Directions for this task: Write out the text of each of the following records as a JSON list of strings, one string per line, leaving out blank lines.
____________________
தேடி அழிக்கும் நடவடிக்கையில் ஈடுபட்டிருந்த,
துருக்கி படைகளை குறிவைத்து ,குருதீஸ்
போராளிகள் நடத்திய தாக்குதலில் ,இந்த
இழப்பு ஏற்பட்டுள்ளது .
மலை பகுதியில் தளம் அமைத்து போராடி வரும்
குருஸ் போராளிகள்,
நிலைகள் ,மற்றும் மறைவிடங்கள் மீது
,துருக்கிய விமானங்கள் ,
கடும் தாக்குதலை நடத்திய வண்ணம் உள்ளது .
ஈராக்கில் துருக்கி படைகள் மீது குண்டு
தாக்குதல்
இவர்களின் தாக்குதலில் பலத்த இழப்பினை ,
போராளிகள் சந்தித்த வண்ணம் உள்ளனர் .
____________________
Answer section:
[
  "தேடி அழிக்கும் நடவடிக்கையில் ஈடுபட்டிருந்த,",
  "துருக்கி படைகளை குறிவைத்து ,குருதீஸ்",
  "போராளிகள் நடத்திய தாக்குதலில் ,இந்த",
  "இழப்பு ஏற்பட்டுள்ளது .",
  "மலை பகுதியில் தளம் அமைத்து போராடி வரும்",
  "குருஸ் போராளிகள்,",
  "நிலைகள் ,மற்றும் மறைவிடங்கள் மீது",
  ",துருக்கிய விமானங்கள் ,",
  "கடும் தாக்குதலை நடத்திய வண்ணம் உள்ளது .",
  "ஈராக்கில் துருக்கி படைகள் மீது குண்டு",
  "தாக்குதல்",
  "இவர்களின் தாக்குதலில் பலத்த இழப்பினை ,",
  "போராளிகள் சந்தித்த வண்ணம் உள்ளனர் ."
]